Le pouvoir de Yaoundé se sert aussi d’un voyou au nom de colonel Emile Bamkoui, commandant de la Division de la Sécurité Militaire (Sémil) pour infiltrer, filer et tenter de tuer les contestataires et cyber-activistes de la diaspora. Sur place au pays, sa coquille vide appelée Sémil est mise à contribution pour torturer et intimider les journalistes et artistes-musiciens qui critiquent le régime. Votre humble serviteur est l’une des victimes du patron de la Sémil. Un sanguinaire qui m’a jeté en cellule puis en prison sur la base d’un soi-disant procès-verbal d’enquête de sécurité, un torchon contenant mes propos reproduits en un français de Moussa.

Le pouvoir de Yaoundé utilise aussi le Tribunal militaire pour semer la terreur parmi les opposants et activistes anti-Biya. Ce tribunal politique est chargé d’orchestrer des procès kafkaïens contre les opposants, de les séquestrer en prison, puis de les condamner à de lourdes peines d’emprisonnement ferme. Histoire de dissuader d’autres d’emprunter le chemin de la protestation. Vous avez dit régime militaire !

LES LOBBIES D’AFFAIRES FRANCAIS

Le Cameroun (du moins le Cameroun francophone) est certes une ex-colonie française de fait, mais il demeure une propriété de la France depuis les accords secrets signés entre le Général de Guaulle, président de la France et Ahmadou Ahidjo, Premier Ministre de la République du Cameroun le 26 décembre 1959. Ces accords confiaient la priorité de l’exploitation du sous-sol camerounais à la France. Cette dernière est également présente au Cameroun dans tous les secteurs d’activité économique. Le groupe Bolloré contrôle le secteur portuaire, le transport ferroviaire. La famille Castel, Vilgrain et la Compagnie fruitière de Marseille est présente dans l’agro-alimentaire. Total et Perenco exploitent du pétrole. Hachette gère l’édition des oeuvres littéraires et manuels scolaires. La téléphonie mobile est l’affaire d’Orange. Le groupe Lafarge est présent dans le marché du ciment. La Société Générale, le Crédit Lyonnais contrôlent les banques. Vinci et Bouygues le BTP. A la présidence de la République, l’un des conseillers officieux de Paul Biya est un Français. Il s’appelle Yvon Omnes, ancien ambassadeur de France au Cameroun. C’est dire si la France est l’un des piliers du régime Biya. Voilà pourquoi elles cautionnent les massacres des civils en zone anglophone car ses intérêts dans la zone sont menacés, notamment dans les domaines de l’agro-alimentaire et le pétrole.

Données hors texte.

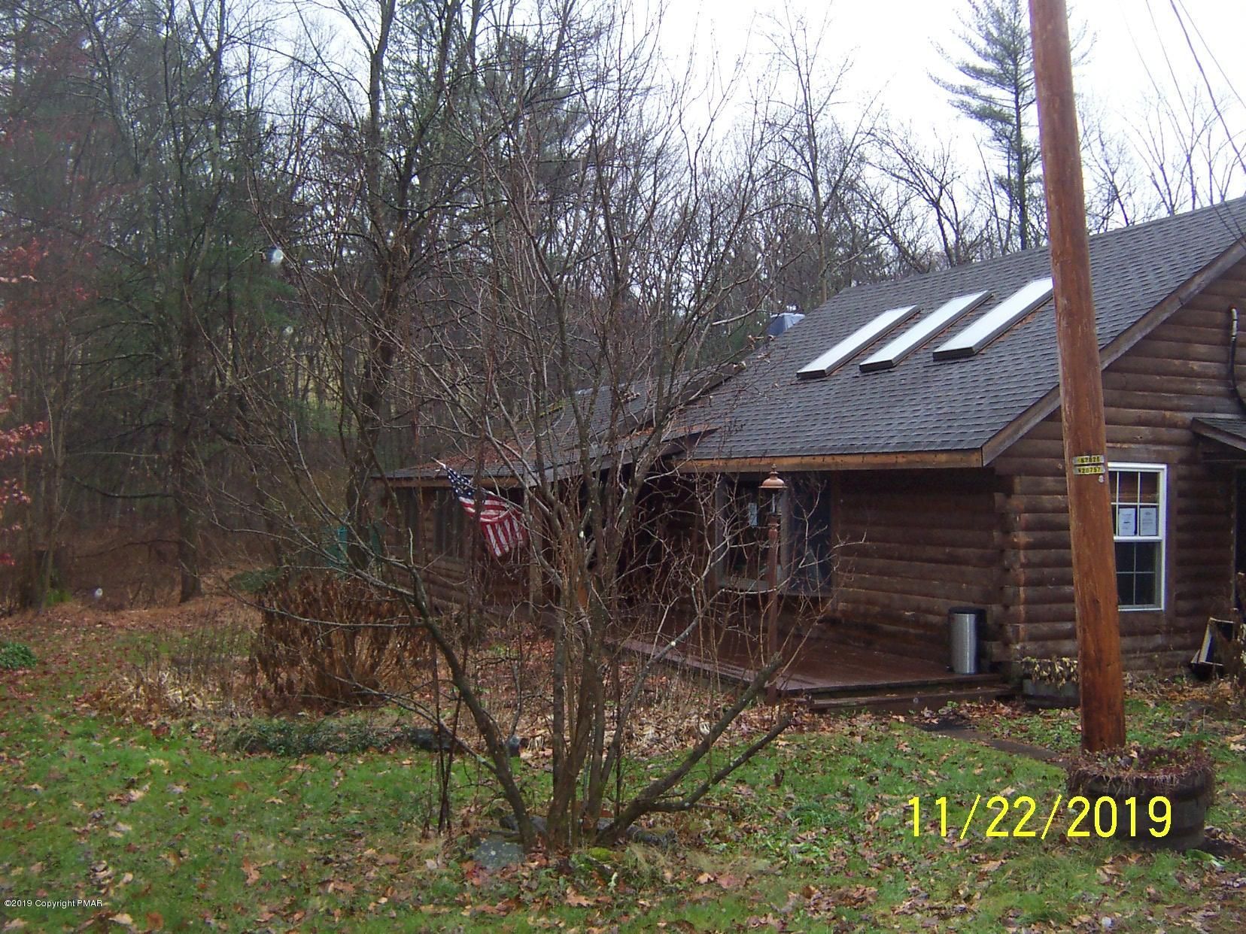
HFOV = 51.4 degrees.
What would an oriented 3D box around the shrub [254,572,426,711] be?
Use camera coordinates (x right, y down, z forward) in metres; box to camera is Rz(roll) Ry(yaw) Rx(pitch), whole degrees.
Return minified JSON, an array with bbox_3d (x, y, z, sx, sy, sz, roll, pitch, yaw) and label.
[{"bbox_3d":[-2.470,1.481,11.300,1.420,1.140,1.300,1,-1,-13],"label":"shrub"}]

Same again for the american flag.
[{"bbox_3d":[-1.673,0.540,15.800,0.970,1.140,0.270,1,-1,-26],"label":"american flag"}]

Comme nous venons de le voir plus haut, pour un Cameroun nouveau, il va falloir que les forces du changement (opposition, syndicats, société civile) concentrent leurs énergies sur ces 4 boulons. Si ces derniers sautent, notre pays sera résolument engagé vers le chemin de la prospérité et de l’émergence. Autrement, même après Biya, le Cameroun sera toujours le vaste champ de ruine qu’il est en ce moment.